The new facility “would support Costa Rica’s pioneering efforts to assess climate risks, decarbonize its economy, strengthen the resilience of its infrastructure, as well as green the reserves of the BCCR (Central Bank of Costa Rica) and the financial sector,” says Manuela Goretti, head of the IMF team that visited the country from September 20 to October 3. 

The new instrument will provide resources with longer maturities and more accessible terms, the note notes.

Reform measures will continue to be closely coordinated with the World Bank, the Inter-American Development Bank (IDB) and other international partners, it adds.

The team headed by Goretti also conducted the third review of Costa Rica’s $1.8 billion financial agreement with the Fund to see if the country met the conditions for a new disbursement of $264 million.

“The fiscal targets foreseen in the program were comfortably met,” says Goretti, who believes that “the authorities are on track.”
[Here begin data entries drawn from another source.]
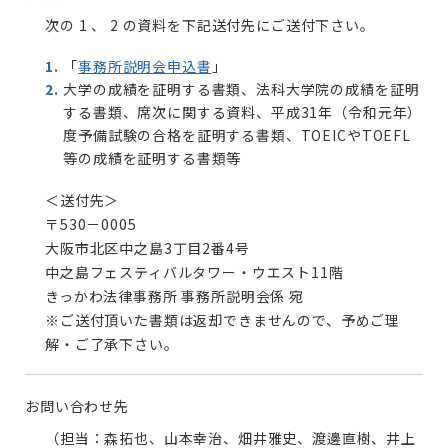
次の 1 、 2 の資料を下記送付先にご送付下さい。
「
事務所説明会申込書
」
大学の成績を証明する書類、法科大学院の成績を証明
する書類、席次に関する資料、平成31年（令和元年）
度予備試験の合格を証明する書類、TOEICやTOEFL
等の成績を証明する書類等
＜送付先＞
〒530－0005
大阪市北区中之島3丁目2番4号
中之島フェスティバルタワー・ウエスト11階
きっかわ法律事務所 事務所説明会係 宛
※ご送付頂いた書類は返却できませんので、予めご理
解・ご了承下さい。
お問い合わせ先
（担当：森拓也、山本幸治、畑井雅史、渡邊直樹、井上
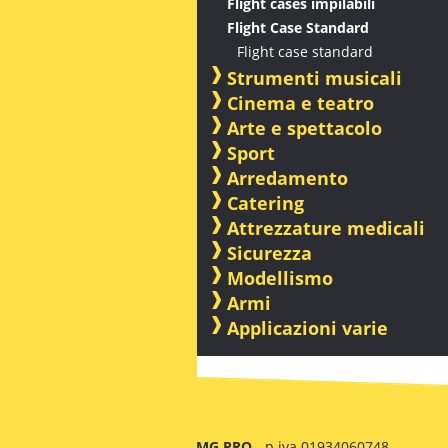
Flight cases impilabili
Flight Case Standard
Flight case standard
Strumenti musicali
Cinema e teatro
Arte e spettacolo
Sport
Arredamento
Catering
Attrezzature medicali
Sicurezza
Modellismo
Armi
Applicazioni varie
MG PRO
- p.iva 01934060748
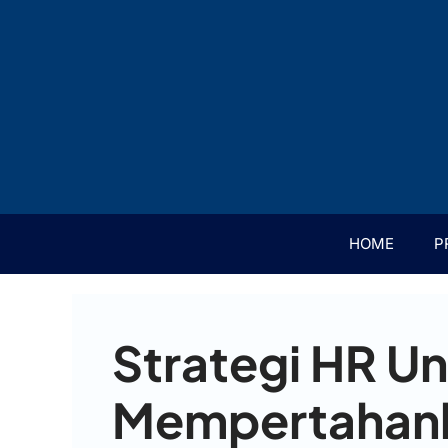
HOME
P
Strategi HR U
Mempertahank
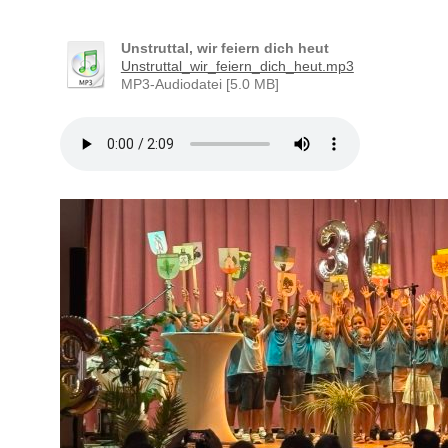
Unstruttal, wir feiern dich heut
Unstruttal_wir_feiern_dich_heut.mp3
MP3-Audiodatei [5.0 MB]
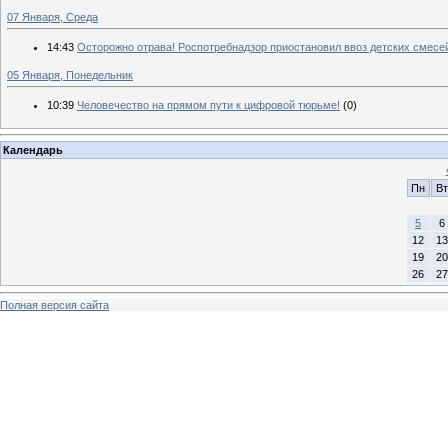
07 Января, Среда
14:43
Осторожно отрава! Роспотребнадзор приостановил ввоз детских смесей 
05 Января, Понедельник
10:39
Человечество на прямом пути к цифровой тюрьме!
(0)
Календарь
Пн
Вт
5
6
12
13
19
20
26
27
Полная версия сайта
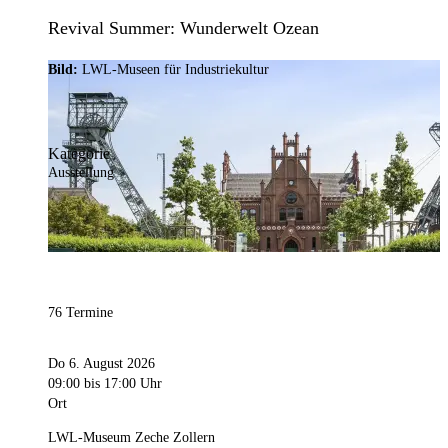
Revival Summer: Wunderwelt Ozean
Bild:
LWL-Museen für Industriekultur
Kategorie
Ausstellung
76 Termine
Do 6. August 2026
09:00
bis 17:00 Uhr
Ort
LWL-Museum Zeche Zollern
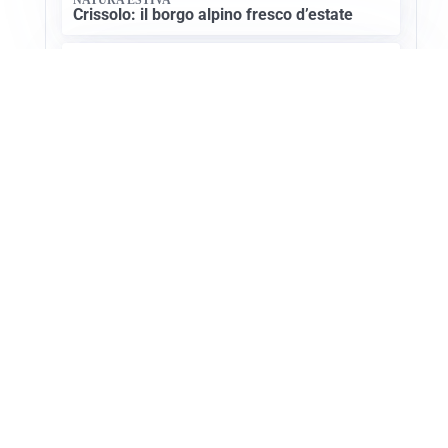
Crissolo: il borgo alpino fresco d’estate
CULTURA SARDA
La storia millenaria di Florinas: un gioiello
nel Logudoro
Apri Turismo Netweek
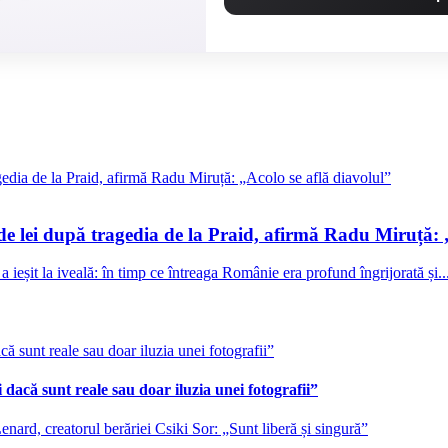
 de lei după tragedia de la Praid, afirmă Radu Miruță: 
a ieșit la iveală: în timp ce întreaga Românie era profund îngrijorată și..
 dacă sunt reale sau doar iluzia unei fotografii”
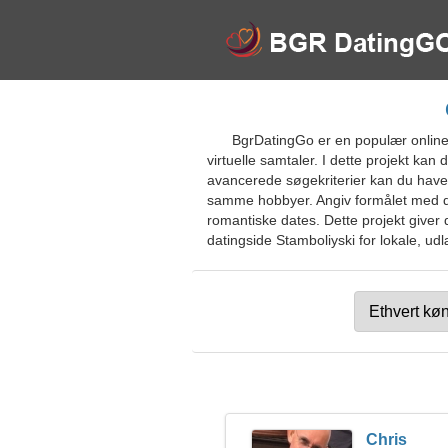
BgrDatingGo er en populær online 
virtuelle samtaler. I dette projekt ka
avancerede søgekriterier kan du have
samme hobbyer. Angiv formålet med dati
romantiske dates. Dette projekt giver d
datingside Stamboliyski for lokale, udl
Chris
The authorities of Costa Rica, whose economy will grow by around 4.4% this year, “must move forward with their ambitious plans to increase the fairness and progressivity of personal income taxes, improve the equity and efficiency of public spending, and strengthen debt management”.

The Costa Rican government announced in mid-August the sale of two public banks, for US$1.8 billion, to pay part of its debt, which at that date reached approximately 70% of Gross Domestic Product (GDP).